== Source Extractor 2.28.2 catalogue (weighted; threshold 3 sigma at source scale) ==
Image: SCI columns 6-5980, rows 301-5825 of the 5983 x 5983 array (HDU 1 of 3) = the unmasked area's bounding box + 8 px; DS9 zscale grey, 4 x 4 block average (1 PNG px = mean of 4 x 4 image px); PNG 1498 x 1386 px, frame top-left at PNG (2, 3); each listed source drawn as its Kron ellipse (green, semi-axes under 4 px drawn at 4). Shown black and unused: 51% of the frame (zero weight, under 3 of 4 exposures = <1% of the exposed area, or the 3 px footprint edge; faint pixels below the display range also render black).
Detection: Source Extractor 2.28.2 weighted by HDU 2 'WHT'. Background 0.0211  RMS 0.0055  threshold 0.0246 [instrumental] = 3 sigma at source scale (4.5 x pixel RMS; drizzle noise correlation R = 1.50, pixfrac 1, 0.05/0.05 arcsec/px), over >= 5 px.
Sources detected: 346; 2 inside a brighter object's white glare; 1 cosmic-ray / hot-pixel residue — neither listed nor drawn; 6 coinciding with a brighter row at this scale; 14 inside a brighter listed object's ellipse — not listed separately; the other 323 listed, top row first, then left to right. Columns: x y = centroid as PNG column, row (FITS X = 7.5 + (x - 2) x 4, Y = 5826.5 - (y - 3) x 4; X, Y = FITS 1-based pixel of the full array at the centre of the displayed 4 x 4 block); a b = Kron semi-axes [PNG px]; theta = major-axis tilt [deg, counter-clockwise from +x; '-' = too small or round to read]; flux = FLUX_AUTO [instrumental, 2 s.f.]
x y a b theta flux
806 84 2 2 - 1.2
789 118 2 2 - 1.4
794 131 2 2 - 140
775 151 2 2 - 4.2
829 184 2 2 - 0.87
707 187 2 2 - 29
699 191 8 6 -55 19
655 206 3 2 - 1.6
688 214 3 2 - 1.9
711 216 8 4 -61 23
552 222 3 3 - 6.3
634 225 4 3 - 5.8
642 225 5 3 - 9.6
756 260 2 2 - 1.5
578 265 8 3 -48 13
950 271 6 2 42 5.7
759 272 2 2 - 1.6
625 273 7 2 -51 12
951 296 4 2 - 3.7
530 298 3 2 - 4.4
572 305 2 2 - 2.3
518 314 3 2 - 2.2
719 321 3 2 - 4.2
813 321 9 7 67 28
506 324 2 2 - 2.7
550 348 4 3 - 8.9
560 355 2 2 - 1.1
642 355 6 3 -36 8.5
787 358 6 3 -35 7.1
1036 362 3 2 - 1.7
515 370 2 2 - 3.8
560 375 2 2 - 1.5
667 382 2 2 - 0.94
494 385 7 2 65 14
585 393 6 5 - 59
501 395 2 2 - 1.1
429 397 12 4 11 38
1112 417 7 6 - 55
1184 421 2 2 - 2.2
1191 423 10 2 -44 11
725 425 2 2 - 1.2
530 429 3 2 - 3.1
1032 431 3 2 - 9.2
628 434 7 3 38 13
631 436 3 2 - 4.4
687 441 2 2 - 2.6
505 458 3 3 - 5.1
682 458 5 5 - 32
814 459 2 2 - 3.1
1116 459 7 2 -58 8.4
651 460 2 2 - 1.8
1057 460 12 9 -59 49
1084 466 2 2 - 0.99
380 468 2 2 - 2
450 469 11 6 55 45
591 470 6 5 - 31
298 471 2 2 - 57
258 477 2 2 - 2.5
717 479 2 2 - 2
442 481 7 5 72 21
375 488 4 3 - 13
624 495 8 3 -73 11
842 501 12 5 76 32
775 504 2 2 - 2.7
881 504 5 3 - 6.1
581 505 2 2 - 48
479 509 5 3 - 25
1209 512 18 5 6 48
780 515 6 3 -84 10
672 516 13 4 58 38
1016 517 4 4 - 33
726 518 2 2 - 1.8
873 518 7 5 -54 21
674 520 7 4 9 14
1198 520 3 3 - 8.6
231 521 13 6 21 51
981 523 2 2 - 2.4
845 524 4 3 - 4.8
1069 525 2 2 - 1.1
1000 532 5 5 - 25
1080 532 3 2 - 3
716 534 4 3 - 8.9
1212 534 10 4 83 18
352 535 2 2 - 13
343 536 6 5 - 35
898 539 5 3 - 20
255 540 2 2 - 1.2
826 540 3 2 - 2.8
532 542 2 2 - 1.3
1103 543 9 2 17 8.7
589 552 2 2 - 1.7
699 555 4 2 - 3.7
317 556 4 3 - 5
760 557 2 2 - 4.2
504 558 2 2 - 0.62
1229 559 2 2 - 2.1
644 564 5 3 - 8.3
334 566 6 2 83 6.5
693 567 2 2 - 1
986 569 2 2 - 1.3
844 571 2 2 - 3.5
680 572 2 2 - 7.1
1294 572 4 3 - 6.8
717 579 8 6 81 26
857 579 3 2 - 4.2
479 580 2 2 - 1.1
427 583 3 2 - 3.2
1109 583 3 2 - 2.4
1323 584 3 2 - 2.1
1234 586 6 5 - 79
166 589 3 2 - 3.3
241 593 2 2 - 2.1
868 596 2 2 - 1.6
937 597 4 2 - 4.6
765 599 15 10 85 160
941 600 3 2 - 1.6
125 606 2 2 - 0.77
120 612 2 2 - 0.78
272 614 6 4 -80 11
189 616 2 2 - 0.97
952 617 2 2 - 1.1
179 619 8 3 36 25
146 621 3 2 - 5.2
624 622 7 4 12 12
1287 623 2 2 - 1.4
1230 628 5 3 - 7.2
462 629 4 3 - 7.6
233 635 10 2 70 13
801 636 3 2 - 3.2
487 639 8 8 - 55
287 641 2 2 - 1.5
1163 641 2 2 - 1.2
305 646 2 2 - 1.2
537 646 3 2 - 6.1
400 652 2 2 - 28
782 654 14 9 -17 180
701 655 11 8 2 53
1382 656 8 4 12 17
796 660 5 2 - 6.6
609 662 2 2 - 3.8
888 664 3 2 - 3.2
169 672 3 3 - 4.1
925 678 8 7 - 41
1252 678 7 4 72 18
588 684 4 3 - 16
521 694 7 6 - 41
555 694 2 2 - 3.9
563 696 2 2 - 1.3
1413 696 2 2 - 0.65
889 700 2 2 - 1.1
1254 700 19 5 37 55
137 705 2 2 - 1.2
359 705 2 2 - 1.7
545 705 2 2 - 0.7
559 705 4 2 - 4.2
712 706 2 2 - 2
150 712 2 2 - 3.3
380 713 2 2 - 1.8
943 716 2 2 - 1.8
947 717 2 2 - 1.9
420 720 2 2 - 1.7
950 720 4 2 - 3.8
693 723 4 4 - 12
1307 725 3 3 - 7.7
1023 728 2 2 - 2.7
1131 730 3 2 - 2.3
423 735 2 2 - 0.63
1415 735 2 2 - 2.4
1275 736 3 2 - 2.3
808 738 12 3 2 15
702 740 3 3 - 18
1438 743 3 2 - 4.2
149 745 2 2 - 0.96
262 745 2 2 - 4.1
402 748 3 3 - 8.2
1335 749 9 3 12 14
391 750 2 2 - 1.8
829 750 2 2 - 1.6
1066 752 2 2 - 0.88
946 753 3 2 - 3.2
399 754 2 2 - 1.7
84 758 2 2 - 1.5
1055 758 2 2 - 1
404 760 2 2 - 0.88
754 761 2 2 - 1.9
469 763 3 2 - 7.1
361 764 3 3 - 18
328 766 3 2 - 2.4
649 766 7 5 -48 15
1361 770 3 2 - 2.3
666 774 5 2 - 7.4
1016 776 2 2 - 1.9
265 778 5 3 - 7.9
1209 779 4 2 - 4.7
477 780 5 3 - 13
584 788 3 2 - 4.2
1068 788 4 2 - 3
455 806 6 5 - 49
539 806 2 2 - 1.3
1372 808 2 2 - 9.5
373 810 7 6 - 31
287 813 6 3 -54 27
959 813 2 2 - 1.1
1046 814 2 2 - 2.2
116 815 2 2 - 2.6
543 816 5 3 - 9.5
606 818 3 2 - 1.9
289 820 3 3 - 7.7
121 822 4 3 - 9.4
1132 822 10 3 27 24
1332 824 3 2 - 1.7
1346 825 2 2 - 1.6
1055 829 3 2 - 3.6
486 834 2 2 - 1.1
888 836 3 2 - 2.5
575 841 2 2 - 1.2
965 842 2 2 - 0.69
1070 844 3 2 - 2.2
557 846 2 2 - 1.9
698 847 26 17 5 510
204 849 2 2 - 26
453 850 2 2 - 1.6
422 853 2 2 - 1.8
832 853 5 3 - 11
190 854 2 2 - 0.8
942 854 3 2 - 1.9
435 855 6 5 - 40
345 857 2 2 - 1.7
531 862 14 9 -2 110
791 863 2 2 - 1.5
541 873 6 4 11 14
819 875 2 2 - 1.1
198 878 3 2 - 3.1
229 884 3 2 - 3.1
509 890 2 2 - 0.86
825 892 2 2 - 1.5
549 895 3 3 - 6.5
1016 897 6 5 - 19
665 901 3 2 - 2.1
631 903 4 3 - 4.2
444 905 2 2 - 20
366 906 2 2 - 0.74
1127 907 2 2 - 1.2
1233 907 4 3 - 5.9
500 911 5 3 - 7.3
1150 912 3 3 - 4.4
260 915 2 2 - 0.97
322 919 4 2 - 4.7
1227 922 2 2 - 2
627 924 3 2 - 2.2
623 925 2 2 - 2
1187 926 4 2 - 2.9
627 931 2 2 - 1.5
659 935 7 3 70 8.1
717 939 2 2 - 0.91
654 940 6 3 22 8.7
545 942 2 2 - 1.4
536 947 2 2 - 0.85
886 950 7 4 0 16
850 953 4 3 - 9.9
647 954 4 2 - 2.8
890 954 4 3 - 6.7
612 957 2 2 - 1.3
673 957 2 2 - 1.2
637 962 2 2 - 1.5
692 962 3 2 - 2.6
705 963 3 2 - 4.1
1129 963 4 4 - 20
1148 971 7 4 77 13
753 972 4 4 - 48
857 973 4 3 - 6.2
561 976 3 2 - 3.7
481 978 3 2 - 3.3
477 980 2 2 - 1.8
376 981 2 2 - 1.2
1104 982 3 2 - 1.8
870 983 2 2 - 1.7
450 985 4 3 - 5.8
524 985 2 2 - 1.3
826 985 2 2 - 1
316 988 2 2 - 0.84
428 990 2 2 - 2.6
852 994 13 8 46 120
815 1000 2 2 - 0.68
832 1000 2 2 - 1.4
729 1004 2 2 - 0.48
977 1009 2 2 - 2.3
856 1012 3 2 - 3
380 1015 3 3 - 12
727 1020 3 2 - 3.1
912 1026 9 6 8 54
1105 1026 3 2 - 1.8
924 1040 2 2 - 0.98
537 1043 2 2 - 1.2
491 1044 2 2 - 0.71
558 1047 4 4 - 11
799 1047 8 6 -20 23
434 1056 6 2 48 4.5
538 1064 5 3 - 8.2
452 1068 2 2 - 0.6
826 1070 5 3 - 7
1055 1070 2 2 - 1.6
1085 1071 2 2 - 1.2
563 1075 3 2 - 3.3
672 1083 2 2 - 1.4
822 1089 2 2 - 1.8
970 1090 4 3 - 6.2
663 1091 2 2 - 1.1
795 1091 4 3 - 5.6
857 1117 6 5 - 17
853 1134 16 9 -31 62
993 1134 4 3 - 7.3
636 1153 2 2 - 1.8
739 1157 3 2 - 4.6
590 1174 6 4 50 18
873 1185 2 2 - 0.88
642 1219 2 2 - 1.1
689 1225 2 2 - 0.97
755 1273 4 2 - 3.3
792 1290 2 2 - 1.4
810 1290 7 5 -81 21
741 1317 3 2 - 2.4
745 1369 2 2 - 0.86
══════
- _Stated task_: Show every line of the material above that contains the string "Extractor", copying each such line in full. Treat uppercase and lowercase letters as distinct when matching.

- _Task solution_:
== Source Extractor 2.28.2 catalogue (weighted; threshold 3 sigma at source scale) ==
Detection: Source Extractor 2.28.2 weighted by HDU 2 'WHT'. Background 0.0211  RMS 0.0055  threshold 0.0246 [instrumental] = 3 sigma at source scale (4.5 x pixel RMS; drizzle noise correlation R = 1.50, pixfrac 1, 0.05/0.05 arcsec/px), over >= 5 px.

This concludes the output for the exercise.